Coyne’s most recent article in Nature examines the dust rings around newborn stars that eventually collide, collect into dirt clods and eventually compact into planets, possibly life-sustaining ones. He admits that if we discovered extraterrestrial life, it might prompt some new thinking as a Jesuit.

“The theological problem becomes interesting only after a series of hypotheticals are answered,” he says and puts his fingers together in a tent. Unlike his other answers, Coyne’s words are suddenly dense and compounded. This is an “angels on the head of a pin” answer, a Jesuitical answer.

“O.K., so I meet this ‘person.’ I would ask him: ‘Are you intelligent? Self-reflexive? In the traditional sense do you have what we call a soul?’ Good. ‘Nice to meet you.’ ” He says he would then find out if their civilization sinned, then if it was redeemed, then if the redeemer was a man named Jesus, and then: “If they say, ‘Oh yes, now you have a theological problem. How could Jesus Christ be our redeemer on earth and of another planet and still be the one Son of God. Could he have had several incarnations? That’s a pretty ticklish theological problem and I don’t know the answer.”

Later, when I ask Corbally if he would want to baptize aliens, the painful conflict of the interventionist duties of the Jesuit versus the detached objectivity of the scientist is visible.

Corbally knots his legs into rope and wraps both his arms behind his head. His soft voice almost disappears. I must lean forward to hear him murmur that, yes, he would try to baptize them. But Corbally adds dolefully, “I would first want to examine the theological data of their beliefs.”

An important context to bear in mind is that both Fr. Funes and Fr. Corbally formed their thoughts before the recent Kepler finds confirmed the existence of many, many exoplanets likely to be home to life — and possibly even intelligent life. Fr. Corbally’s comments, in particular, were made at a time when serious public discussion among respected scientists regarding intelligent life “out there” was a rare thing.

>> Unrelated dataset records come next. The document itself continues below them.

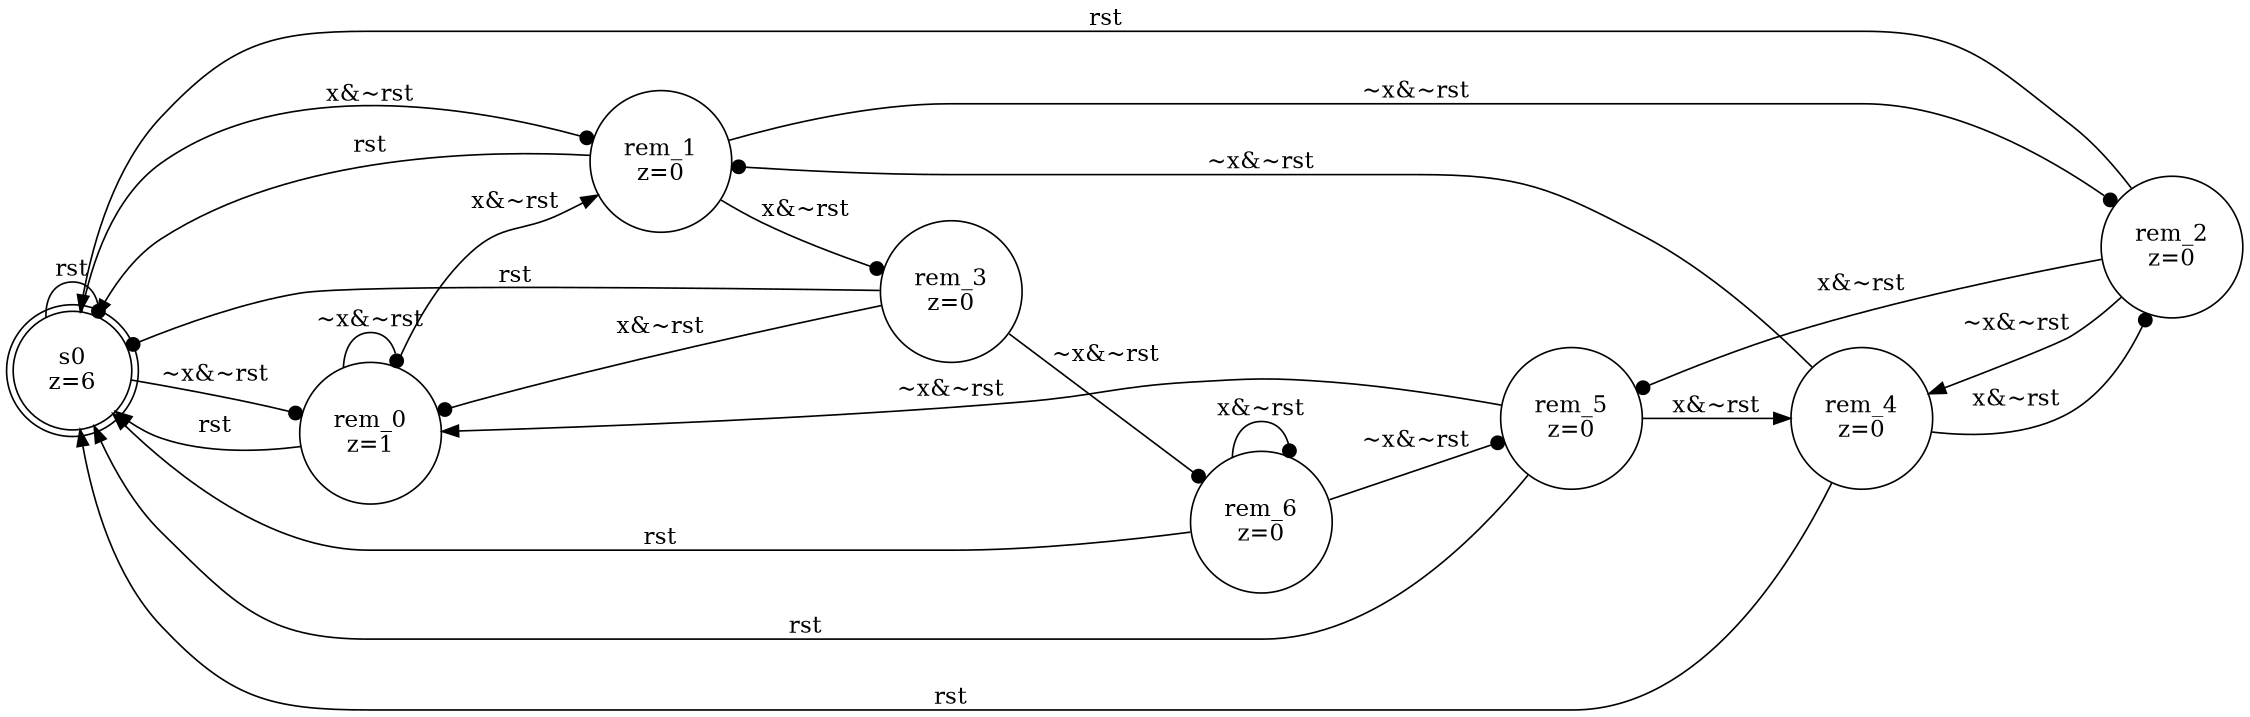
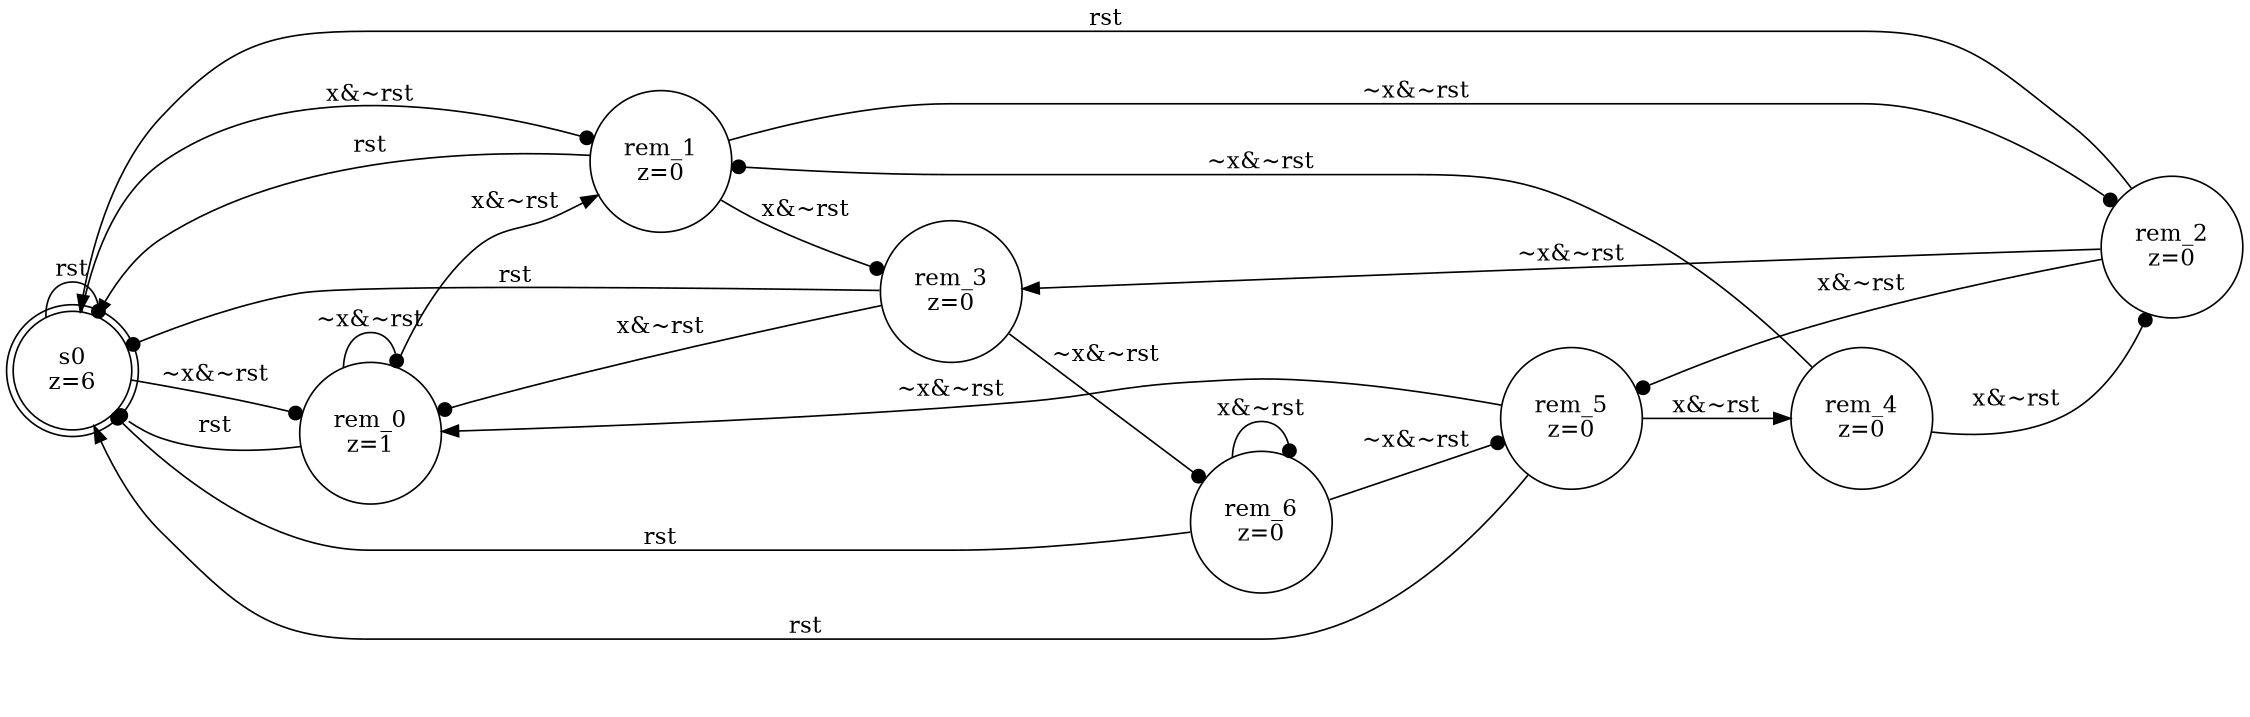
  digraph {
    inputs="x,rst"
    outputs=z
    rankdir=LR
    states="s0,rem_0,rem_1,rem_2,rem_3,rem_4,rem_5,rem_6"
    node [shape=circle]
    edge [arrowhead=dot]
    s0 [label="\N\nz=6" shape=doublecircle]
    rem_0 [label="\N\nz=1"]
    rem_1 [label="\N\nz=0"]
    rem_2 [label="\N\nz=0"]
    rem_3 [label="\N\nz=0"]
    rem_4 [label="\N\nz=0"]
    rem_5 [label="\N\nz=0"]
    rem_6 [label="\N\nz=0"]
    s0 -> s0 [label=rst]
    s0 -> rem_0 [label="~x&~rst"]
    s0 -> rem_1 [label="x&~rst"]
-   rem_0 -> s0 [arrowhead=normal label=rst]
+   rem_0 -> s0 [label=rst]
    rem_0 -> rem_0 [label="~x&~rst"]
    rem_0 -> rem_1 [arrowhead=normal label="x&~rst"]
    rem_1 -> s0 [arrowhead=normal label=rst]
    rem_1 -> rem_2 [label="~x&~rst"]
    rem_1 -> rem_3 [label="x&~rst"]
    rem_2 -> s0 [arrowhead=normal label=rst]
-   rem_2 -> rem_4 [arrowhead=normal label="~x&~rst"]
+   rem_2 -> rem_3 [arrowhead=normal label="~x&~rst"]
    rem_2 -> rem_5 [label="x&~rst"]
    rem_3 -> s0 [label=rst]
    rem_3 -> rem_0 [label="x&~rst"]
    rem_3 -> rem_6 [label="~x&~rst"]
-   rem_4 -> s0 [arrowhead=normal label=rst]
    rem_4 -> rem_1 [label="~x&~rst"]
    rem_4 -> rem_2 [label="x&~rst"]
    rem_5 -> s0 [arrowhead=normal label=rst]
    rem_5 -> rem_0 [arrowhead=normal label="~x&~rst"]
    rem_5 -> rem_4 [arrowhead=normal label="x&~rst"]
-   rem_6 -> s0 [arrowhead=normal label=rst]
+   rem_6 -> s0 [label=rst]
    rem_6 -> rem_5 [label="~x&~rst"]
    rem_6 -> rem_6 [label="x&~rst"]
  }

Another thing that makes their remarks interesting is that astronomers aren’t prone to speculation and theorizing. Or at least, that’s the way it often seems. Astronomers tend to be a very different breed from, say, theoretical physicists. This is perhaps why SETI’s Seth Shostak can come across as frustratingly stubborn and unimaginative in any discussion about ETs, while folks like Michio Kaku and Stephen Hawking seem open to all manner of possibility when it comes to extraterrestrials.
 Leave it to the Jesuits to be the astronomers capable of making a leap of faith.